- **PROMPT 1**
Pull out every line of the entries that contains the string "shown". Case counts.

- **EXTRACT**

[BUG] Sporadic KBinsDiscretizer pytests fail with quantile strategy - Githubissues

rapidsai / cuml

cuML - RAPIDS Machine Learning Library

https://docs.rapids.ai/api/cuml/stable/

Apache License 2.0

4.14k stars 526 forks source link

[BUG] Sporadic KBinsDiscretizer pytests fail with quantile strategy #2933

Open divyegala opened 3 years ago

divyegala commented 3 years ago

When this PR is merged https://github.com/rapidsai/cuml/pull/2932, it will start marking a KBinsDiscretizer tests as xfail due to sporadic failures observed in CI

viclafargue commented 3 years ago

Thanks for opening the issue. Since the errors pops out sporadically, I'll put them here as reference.

Fails on: test_kbinsdiscretizer[cudf-quantile-ordinal-5] – cuml.test.test_preprocessing

cuml/test/test_preprocessing.py:579:
E           AssertionError: 
E           Not equal to tolerance rtol=1e-05, atol=1e-05
E           
E           Mismatched elements: 100 / 10000 (1%)
E           Max absolute difference: 1.
E           Max relative difference: 0.25

test_kbinsdiscretizer[cudf-quantile-ordinal-20] – cuml.test.test_preprocessing

cuml/test/test_preprocessing.py:579:
E           AssertionError: 
E           Not equal to tolerance rtol=1e-05, atol=1e-05
E           
E           Mismatched elements: 25 / 10000 (0.25%)
E           Max absolute difference: 1.

- **PROMPT 2**
Say whether each statement below agrees with the bug report, answering yes or no and quoting the report's deciding words: (a) The failure for test_kbinsdiscretizer[cudf-quantile-ordinal-5] had 100 of 10000 elements mismatched. (b) The repository is released under the MIT License. (c) The failing assertions used a relative tolerance of 1e-03.

- **SUPPLIED INFORMATION**
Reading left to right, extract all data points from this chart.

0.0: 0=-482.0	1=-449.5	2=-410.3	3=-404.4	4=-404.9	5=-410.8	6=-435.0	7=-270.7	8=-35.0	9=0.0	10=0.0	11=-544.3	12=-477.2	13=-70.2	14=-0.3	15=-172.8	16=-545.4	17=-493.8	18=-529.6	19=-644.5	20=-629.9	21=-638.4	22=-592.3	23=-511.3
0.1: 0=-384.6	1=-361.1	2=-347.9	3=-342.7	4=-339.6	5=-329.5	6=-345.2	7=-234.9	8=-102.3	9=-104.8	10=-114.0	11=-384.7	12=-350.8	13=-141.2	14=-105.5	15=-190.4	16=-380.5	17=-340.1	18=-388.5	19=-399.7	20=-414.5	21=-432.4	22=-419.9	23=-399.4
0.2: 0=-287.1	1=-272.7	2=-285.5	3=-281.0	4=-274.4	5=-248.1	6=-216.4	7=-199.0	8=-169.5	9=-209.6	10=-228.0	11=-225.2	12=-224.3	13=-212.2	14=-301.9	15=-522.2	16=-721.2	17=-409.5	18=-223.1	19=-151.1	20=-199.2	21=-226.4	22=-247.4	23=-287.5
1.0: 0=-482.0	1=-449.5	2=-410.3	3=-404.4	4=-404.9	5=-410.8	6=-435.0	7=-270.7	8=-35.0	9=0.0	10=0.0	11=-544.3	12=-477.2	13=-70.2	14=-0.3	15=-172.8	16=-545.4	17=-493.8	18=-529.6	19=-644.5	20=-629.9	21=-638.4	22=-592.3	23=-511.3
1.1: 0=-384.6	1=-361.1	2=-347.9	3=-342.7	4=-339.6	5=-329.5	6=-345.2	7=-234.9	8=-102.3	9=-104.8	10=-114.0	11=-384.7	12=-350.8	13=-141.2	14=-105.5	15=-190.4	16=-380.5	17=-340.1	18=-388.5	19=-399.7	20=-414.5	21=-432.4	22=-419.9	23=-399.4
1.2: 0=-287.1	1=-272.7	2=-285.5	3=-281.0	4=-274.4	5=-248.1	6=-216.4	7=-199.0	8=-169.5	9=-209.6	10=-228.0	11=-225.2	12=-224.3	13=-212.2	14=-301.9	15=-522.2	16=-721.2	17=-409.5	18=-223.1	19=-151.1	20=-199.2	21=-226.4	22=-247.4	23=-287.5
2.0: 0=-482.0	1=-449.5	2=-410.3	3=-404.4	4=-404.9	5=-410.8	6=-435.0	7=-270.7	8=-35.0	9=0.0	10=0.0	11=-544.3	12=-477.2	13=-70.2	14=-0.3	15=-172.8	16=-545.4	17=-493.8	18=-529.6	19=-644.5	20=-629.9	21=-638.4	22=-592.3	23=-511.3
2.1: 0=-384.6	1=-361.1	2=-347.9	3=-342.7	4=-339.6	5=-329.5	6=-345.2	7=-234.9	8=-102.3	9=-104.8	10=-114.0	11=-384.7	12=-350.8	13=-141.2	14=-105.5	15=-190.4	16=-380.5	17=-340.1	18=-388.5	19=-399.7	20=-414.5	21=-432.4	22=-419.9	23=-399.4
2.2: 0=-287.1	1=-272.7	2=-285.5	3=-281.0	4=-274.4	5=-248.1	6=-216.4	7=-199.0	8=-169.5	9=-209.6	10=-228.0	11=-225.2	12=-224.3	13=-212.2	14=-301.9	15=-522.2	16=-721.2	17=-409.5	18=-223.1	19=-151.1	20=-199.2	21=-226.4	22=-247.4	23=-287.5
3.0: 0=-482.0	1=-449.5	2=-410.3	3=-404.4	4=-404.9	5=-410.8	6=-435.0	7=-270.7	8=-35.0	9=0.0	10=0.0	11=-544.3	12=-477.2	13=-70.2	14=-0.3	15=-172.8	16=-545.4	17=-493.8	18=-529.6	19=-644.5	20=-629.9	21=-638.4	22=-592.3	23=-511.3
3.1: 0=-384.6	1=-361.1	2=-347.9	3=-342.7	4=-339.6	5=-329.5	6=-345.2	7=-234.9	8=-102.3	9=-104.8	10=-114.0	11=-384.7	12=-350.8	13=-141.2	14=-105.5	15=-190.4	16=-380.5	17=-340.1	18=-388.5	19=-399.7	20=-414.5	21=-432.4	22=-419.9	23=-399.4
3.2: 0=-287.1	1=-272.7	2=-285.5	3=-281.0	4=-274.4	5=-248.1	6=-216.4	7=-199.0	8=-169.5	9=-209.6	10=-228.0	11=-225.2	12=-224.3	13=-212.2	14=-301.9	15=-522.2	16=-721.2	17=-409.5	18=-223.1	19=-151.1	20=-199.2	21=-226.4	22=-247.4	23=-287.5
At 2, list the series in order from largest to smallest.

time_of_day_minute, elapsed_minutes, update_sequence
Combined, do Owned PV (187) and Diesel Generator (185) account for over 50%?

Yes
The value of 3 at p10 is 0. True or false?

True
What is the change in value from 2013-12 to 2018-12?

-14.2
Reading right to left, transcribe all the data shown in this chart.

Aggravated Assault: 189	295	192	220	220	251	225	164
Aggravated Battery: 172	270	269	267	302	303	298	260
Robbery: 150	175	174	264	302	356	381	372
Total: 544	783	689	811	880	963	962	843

- **EXERCISE OUTPUT 1**
Reading right to left, transcribe all the data shown in this chart.

- **EXERCISE OUTPUT 2**
(a) Yes: "Mismatched elements: 100 / 10000 (1%)"
(b) No: "Apache License 2.0"
(c) No: "Not equal to tolerance rtol=1e-05, atol=1e-05"